His boss rubbed her thumb and forefinger together.
“Surely not,” Redrose said, feigning shock. “Corruption in the City of Westminster? Never.”
Oaten reached the top step and found herself in a wide hallway. There were five doors, all of them open. Flashes from the police photographer suggested which room was occupied by the body.
“Look at this, Taff,” Oaten said over her shoulder.
“Jesus.” The Welshman’s eyes were fixed on the far wall. “Is that blood?”
Redrose pushed past them. “I think the odds are very high.” He went over to the bed, on which the naked body of a middle-aged man was sprawled.
Oaten and Turner moved into the thickly carpeted bedroom. On the wall above the king-size bed, there was a pentagram. The circle enclosing the five-pointed star was about a meter across. The red liquid that had been used had dripped in
places, but the words within the lines were legible.
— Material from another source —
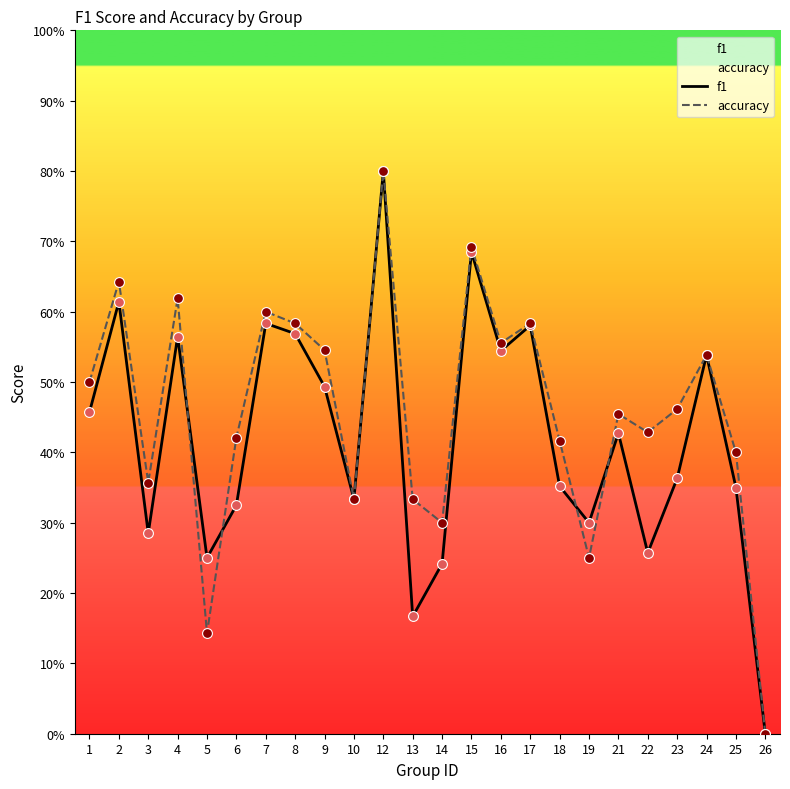

At which category is the sum across all series the highest?

12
“‘FECIT DIABOLUS,’” Turner read. “The Devil’s done it yet again.”
Oaten took in the scene and moved forward.
When they got to the bed, the Welshman’s hand went to his mouth.
This time even Oaten had to blink hard. The victim’s abdomen looked like a grenade had gone off over it.
Shortly afterward the female CSI advised them about the music that had been playing. One of the uniformed policemen had identified it as “Devil Woman” by Cliff Richard.
“No wonder the neighbors called us,” Colin Younger quipped.
Oaten looked at him thoughtfully. “The reference to ‘woman’ is interesting, isn’t it?”
“Oh, you mean Sara Robbins.”
“Maybe.” Karen Oaten saw Dr. Redrose wave.
“Look what I’ve found,” he said, brandishing a bloodstained object in a pair of forceps.
“It’s paper,” Turner said. “Where was it?”
“Under the body,” the pathologist replied. “In case anybody’s interested, the cause of death was a stab wound to the throat, which was then cut from ear to ear. The abdomen has been slashed open numerous times. There was no shortage of blood for the killer to use as ink.”
“Can you read it?” Karen Oaten asked, straining to make out the words that had been laser-printed on the paper.
Colin Younger nodded. “It says ‘Ask Matt Wells about this.’”
There was a sudden silence in the dead writer’s bedroom.
I tried not to, but eventually I’d dropped off in the armchair. I hadn’t turned any lights on in the house and I’d reactivated the alarm system, so I had to keep still. Obviously I managed that, although my sleep had been anything but peaceful. Dave’s body flashed before me, and then I was chasing a woman who I thought was Sara, but showed herself to be a hideous devil when she turned on me, snarling.
I woke up when the key was turned in the lock and the alarm started to beep. I listened to the footsteps on the polished wood hall floor. Fortunately, only one person had come in. I stood up slowly and took the silenced Glock from my pocket. I heard a bag being dropped on the floor and then a long sigh. I padded to the door, and then showed myself.